Extracted records:
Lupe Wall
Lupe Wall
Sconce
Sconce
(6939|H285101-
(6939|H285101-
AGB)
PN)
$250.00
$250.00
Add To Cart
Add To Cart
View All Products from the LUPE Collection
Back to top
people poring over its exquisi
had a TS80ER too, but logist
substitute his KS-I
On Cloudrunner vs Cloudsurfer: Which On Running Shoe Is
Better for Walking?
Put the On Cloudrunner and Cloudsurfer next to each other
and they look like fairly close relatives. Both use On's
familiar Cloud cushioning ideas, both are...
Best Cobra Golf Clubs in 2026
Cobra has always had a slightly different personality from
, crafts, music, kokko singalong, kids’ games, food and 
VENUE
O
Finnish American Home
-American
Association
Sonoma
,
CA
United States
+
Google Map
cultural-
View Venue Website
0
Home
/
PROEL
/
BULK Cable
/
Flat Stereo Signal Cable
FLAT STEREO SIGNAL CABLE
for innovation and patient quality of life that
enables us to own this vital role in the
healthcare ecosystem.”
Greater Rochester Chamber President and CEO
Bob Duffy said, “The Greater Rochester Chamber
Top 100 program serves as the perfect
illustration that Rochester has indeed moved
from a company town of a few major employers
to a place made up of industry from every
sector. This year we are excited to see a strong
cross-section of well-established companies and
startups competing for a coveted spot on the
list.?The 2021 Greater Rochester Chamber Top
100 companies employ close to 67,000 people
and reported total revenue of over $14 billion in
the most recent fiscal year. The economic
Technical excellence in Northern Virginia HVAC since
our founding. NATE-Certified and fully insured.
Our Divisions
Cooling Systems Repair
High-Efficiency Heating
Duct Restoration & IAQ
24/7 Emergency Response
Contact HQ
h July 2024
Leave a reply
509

--- What you are asked to do ---
Copy the text of every item above line for line, without changing anything.

--- Output of the task ---
Lupe Wall
Lupe Wall
Sconce
Sconce
(6939|H285101-
(6939|H285101-
AGB)
PN)
$250.00
$250.00
Add To Cart
Add To Cart
View All Products from the LUPE Collection
Back to top
people poring over its exquisi
had a TS80ER too, but logist
substitute his KS-I
On Cloudrunner vs Cloudsurfer: Which On Running Shoe Is
Better for Walking?
Put the On Cloudrunner and Cloudsurfer next to each other
and they look like fairly close relatives. Both use On's
familiar Cloud cushioning ideas, both are...
Best Cobra Golf Clubs in 2026
Cobra has always had a slightly different personality from
, crafts, music, kokko singalong, kids’ games, food and 
VENUE
O
Finnish American Home
-American
Association
Sonoma
,
CA
United States
+
Google Map
cultural-
View Venue Website
0
Home
/
PROEL
/
BULK Cable
/
Flat Stereo Signal Cable
FLAT STEREO SIGNAL CABLE
for innovation and patient quality of life that
enables us to own this vital role in the
healthcare ecosystem.”
Greater Rochester Chamber President and CEO
Bob Duffy said, “The Greater Rochester Chamber
Top 100 program serves as the perfect
illustration that Rochester has indeed moved
from a company town of a few major employers
to a place made up of industry from every
sector. This year we are excited to see a strong
cross-section of well-established companies and
startups competing for a coveted spot on the
list.?The 2021 Greater Rochester Chamber Top
100 companies employ close to 67,000 people
and reported total revenue of over $14 billion in
the most recent fiscal year. The economic
Technical excellence in Northern Virginia HVAC since
our founding. NATE-Certified and fully insured.
Our Divisions
Cooling Systems Repair
High-Efficiency Heating
Duct Restoration & IAQ
24/7 Emergency Response
Contact HQ
h July 2024
Leave a reply
509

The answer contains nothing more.